Nowhere in the posted plan is any indication of how these worksheets would be graded, turned in, or any help with actually teaching students on at home so they can succeed on the worksheets.

Also missing is any indication of how the district will deal with fourth-quarter grades (although they have provided some guidance for high school seniors on how to complete credit requirements to graduate) or requirements to actually ensure that students are doing some form of learning.

The end result is that education has completely been left in the hands of parents at home, with no real accountability for the district or structured plan for the students to continue learning during the pandemic.

Francis Howell

In more affluent suburbs, access to food during school closures is less of an issue, which has allowed more districts like Francis Howell to develop a wide range of resources and plans for its students.

Francis Howell has developed a concrete plan for how students will learn during their time at home, providing district-wide parameters that limit assignment time in each class to no more than 30 minutes a day, providing parents with clear instructions on how to access digital resources that will be used by all teachers for the foreseeable future, and creating a hold-harmless plan on grades for the fourth quarter of the year that gives students assurances that their grades will not be impacted negatively by the pandemic.

All teachers are using Google Classroom to keep in constant contact with their students. Some are scheduling Zoom or Google Hangouts check-ins with their classes so that the students can keep in touch and maintain socialization during the time at home.

The district has also created a grading system that requires students to complete at least 60% of the assigned work and provided parents with information on how to track that completion.

In short, it is far from what students would receive in a normal school year, but the district is providing a concrete plan to keep students engaged and learning during the pandemic.

What it means

The end result of this is that the students who were already behind in Missouri are going to fall further behind as a result of the pandemic.

Students trapped in districts like Riverview Gardens are essentially loosing at least two months of education, right before the summer which means they will start next year far behind where they should be.

Students in affluent districts like Francis Howell will continue to learn during this time, reducing the impact of a summer slide on their preparedness for next year.

In a virtual panel discussion last week Arne Duncan, Former Secretary of Education, highlighted the issues that disadvantage students are facing in these strange times.

“Times like this just demonstrates the massive inequities that exist in our country,” he said. “The fact that the K-12 system is funded based upon local property taxes by definition means baked into the very fabric of K-12 education, is that the children of the privilege the children of the wealthy get more resources every single year pre-k through 12th grade and the children of the poor that’s just one huge example that we’ve never had the honesty to grapple with as a country

“Right now what is slapping us in the face is the digital divide,” he added. “The hope and the dream of technology is to equalize opportunity, but if it actually serves to exacerbate the divide between the haves and have nots now then that tool does feel good for some and just leaves others further behind.

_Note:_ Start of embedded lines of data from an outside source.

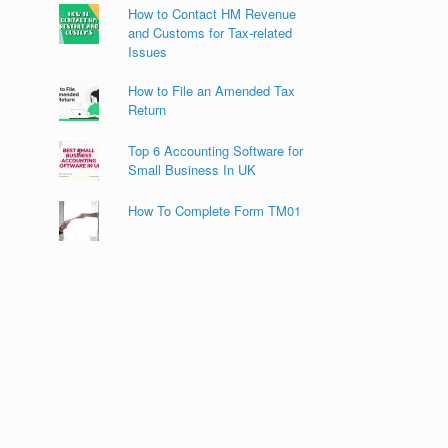
How to Contact HM Revenue
and Customs for Tax-related
Issues
How to File an Amended Tax
Return
Top 6 Accounting Software for
Small Business In UK
How To Complete Form TM01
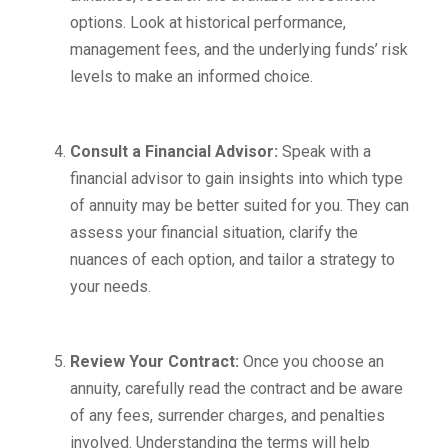
options. Look at historical performance,
management fees, and the underlying funds’ risk
levels to make an informed choice.
Consult a Financial Advisor:
Speak with a
financial advisor to gain insights into which type
of annuity may be better suited for you. They can
assess your financial situation, clarify the
nuances of each option, and tailor a strategy to
your needs.
Review Your Contract:
Once you choose an
annuity, carefully read the contract and be aware
of any fees, surrender charges, and penalties
involved. Understanding the terms will help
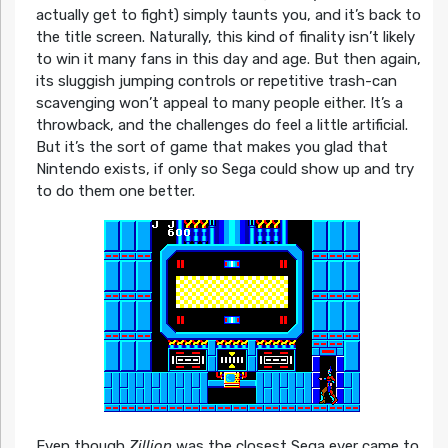
actually get to fight) simply taunts you, and it’s back to
the title screen. Naturally, this kind of finality isn’t likely
to win it many fans in this day and age. But then again,
its sluggish jumping controls or repetitive trash-can
scavenging won’t appeal to many people either. It’s a
throwback, and the challenges do feel a little artificial.
But it’s the sort of game that makes you glad that
Nintendo exists, if only so Sega could show up and try
to do them one better.
Even though
Zillion
was the closest Sega ever came to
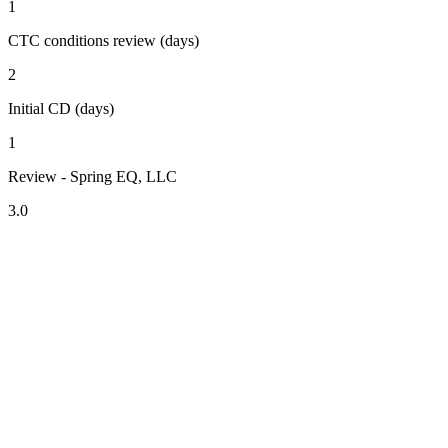
1
CTC conditions review (days)
2
Initial CD (days)
1
Review - Spring EQ, LLC
3.0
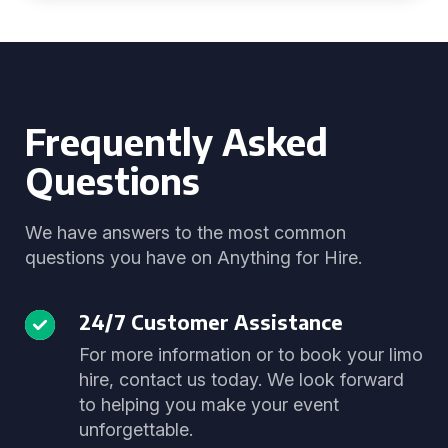
Frequently Asked
Questions
We have answers to the most common
questions you have on Anything for Hire.
24/7 Customer Assistance
For more information or to book your limo
hire, contact us today. We look forward
to helping you make your event
unforgettable.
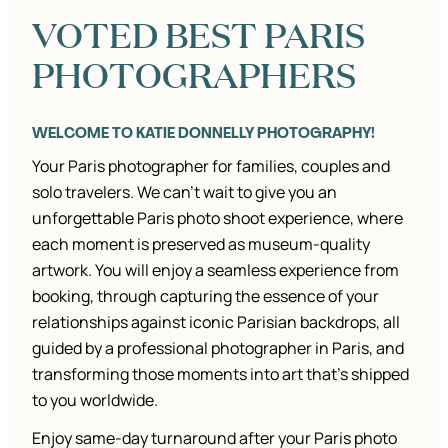
SOLO
VOTED BEST PARIS
TRAVELLERS.
PHOTOGRAPHERS
WELCOME TO KATIE DONNELLY PHOTOGRAPHY!
Your Paris photographer for families, couples and
solo travelers. We can’t wait to give you an
unforgettable Paris photo shoot experience, where
each moment is preserved as museum-quality
artwork. You will enjoy a seamless experience from
booking, through capturing the essence of your
relationships against iconic Parisian backdrops, all
guided by a professional photographer in Paris, and
transforming those moments into art that’s shipped
to you worldwide.
Enjoy same-day turnaround after your Paris photo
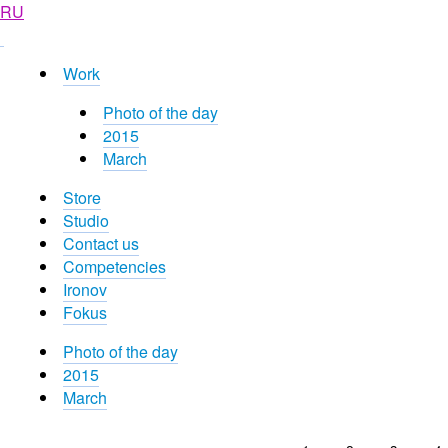
RU
Work
Photo of the day
2015
March
Store
Studio
Contact us
Competencies
Ironov
Fokus
Photo of the day
2015
March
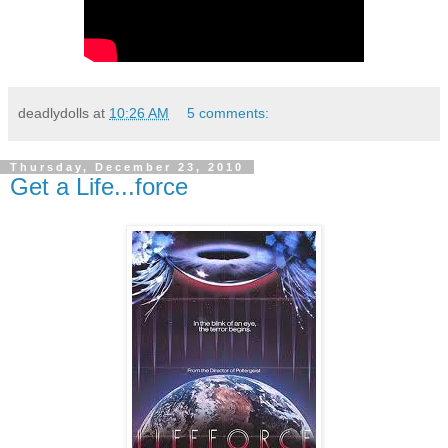
deadlydolls
at
10:26 AM
5 comments:
Thursday, December 23, 2010
Get a Life...force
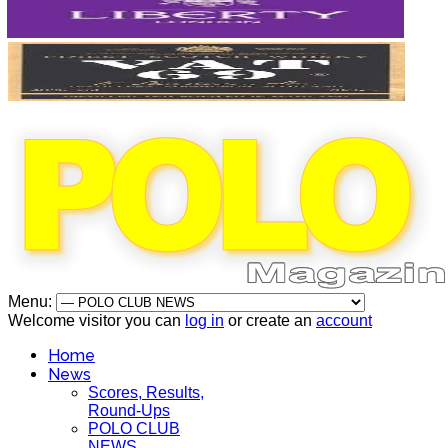
Menu:
Welcome visitor you can
log in
or create an
account
Home
News
Scores, Results,
Round-Ups
POLO CLUB
NEWS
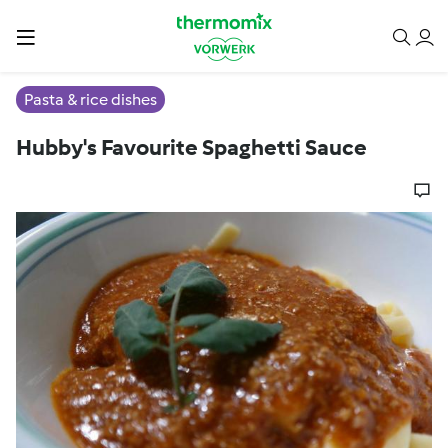
Pasta & rice dishes
Hubby's Favourite Spaghetti Sauce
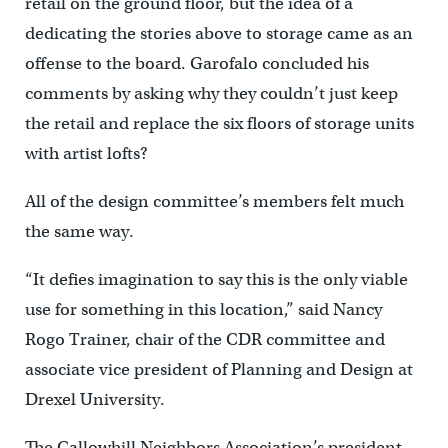
retail on the ground floor, but the idea of a
dedicating the stories above to storage came as an
offense to the board. Garofalo concluded his
comments by asking why they couldn’t just keep
the retail and replace the six floors of storage units
with artist lofts?
All of the design committee’s members felt much
the same way.
“It defies imagination to say this is the only viable
use for something in this location,” said Nancy
Rogo Trainer, chair of the CDR committee and
associate vice president of Planning and Design at
Drexel University.
The Callowhill Neighbors Association’s president,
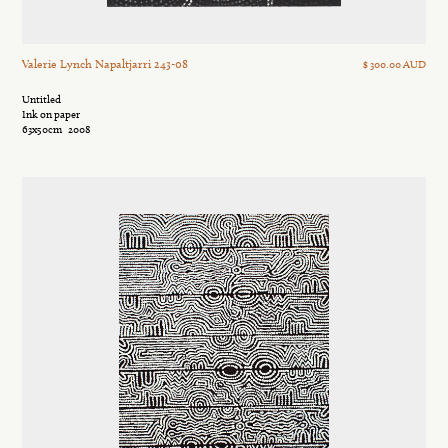
Valerie Lynch Napaltjarri 243-08
$ 300.00 AUD
Untitled
Ink on paper
63x50cm
2008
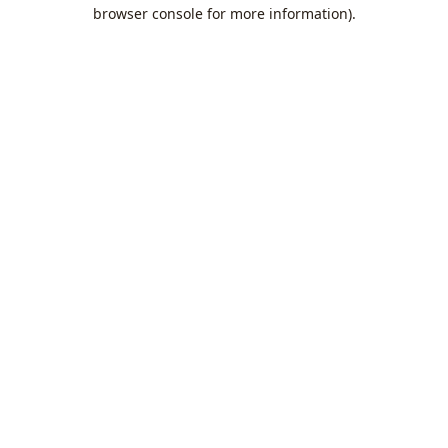
browser console for more information).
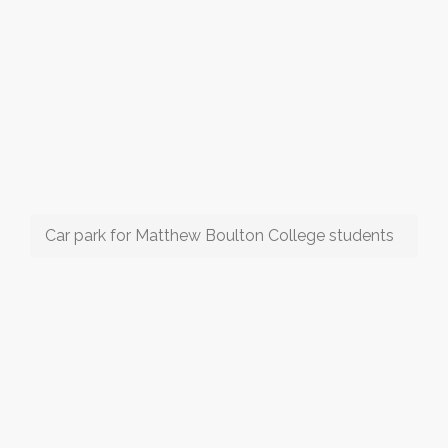
Car park for Matthew Boulton College students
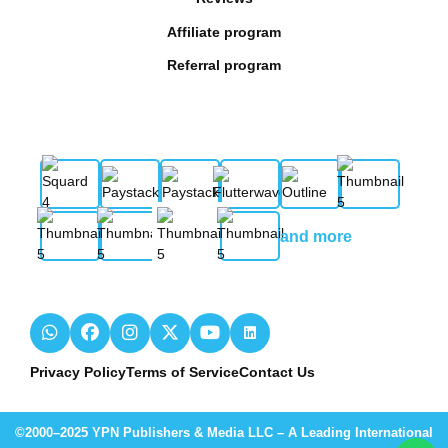
Affiliate program
Referral program
and more
Privacy Policy
Terms of Service
Contact Us
©2000–2025 YPN Publishers & Media LLC – A Leading International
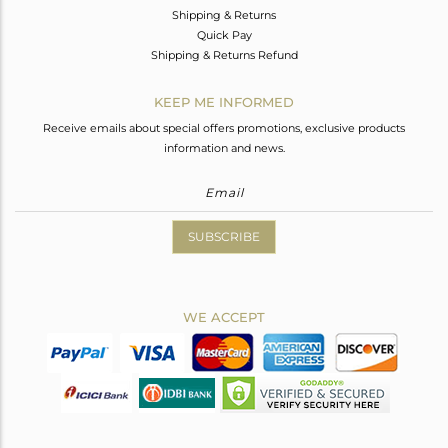
Shipping & Returns
Quick Pay
Shipping & Returns Refund
KEEP ME INFORMED
Receive emails about special offers promotions, exclusive products
information and news.
SUBSCRIBE
WE ACCEPT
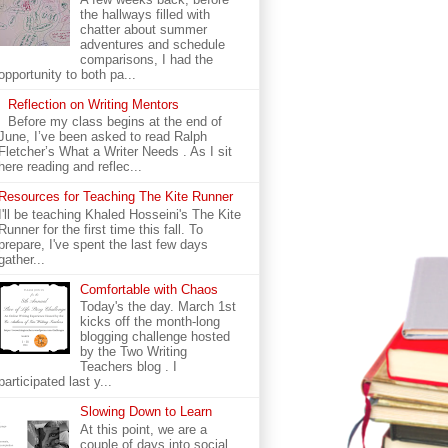
the hallways filled with
chatter about summer
adventures and schedule
comparisons, I had the
opportunity to both pa...
Reflection on Writing Mentors
Before my class begins at the end of
June, I’ve been asked to read Ralph
Fletcher’s What a Writer Needs . As I sit
here reading and reflec...
Resources for Teaching The Kite Runner
I'll be teaching Khaled Hosseini's The Kite
Runner for the first time this fall. To
prepare, I've spent the last few days
gather...
Comfortable with Chaos
Today's the day. March 1st
kicks off the month-long
blogging challenge hosted
by the Two Writing
Teachers blog . I
participated last y...
Slowing Down to Learn
At this point, we are a
couple of days into social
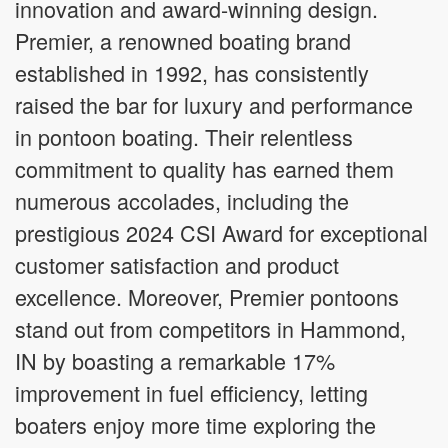
innovation and award-winning design.
Premier, a renowned boating brand
established in 1992, has consistently
raised the bar for luxury and performance
in pontoon boating. Their relentless
commitment to quality has earned them
numerous accolades, including the
prestigious 2024 CSI Award for exceptional
customer satisfaction and product
excellence. Moreover, Premier pontoons
stand out from competitors in Hammond,
IN by boasting a remarkable 17%
improvement in fuel efficiency, letting
boaters enjoy more time exploring the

Is this a time to back off and do less for our most vulnerable students and frankly violate their civil rights or is this a time to be creative and innovative and figure out how to meet those needs in some very, very different ways?

“If this time allows us to address those in a fundamental way long-term that could actually be amazing,” said Duncan. “I just don’t know whether we have the courage to do those things.”

As we consider what education looks like in an A.D. (After Disease) world, we need to make sure that we are building a system that will reduce these inequities in the future.

That means giving parents more options on how to educate their children, better access to online/virtual learning programs that provide real structure, support for parents who want to home school, and eliminating artificial barries based on zip codes that create such inequities across a region.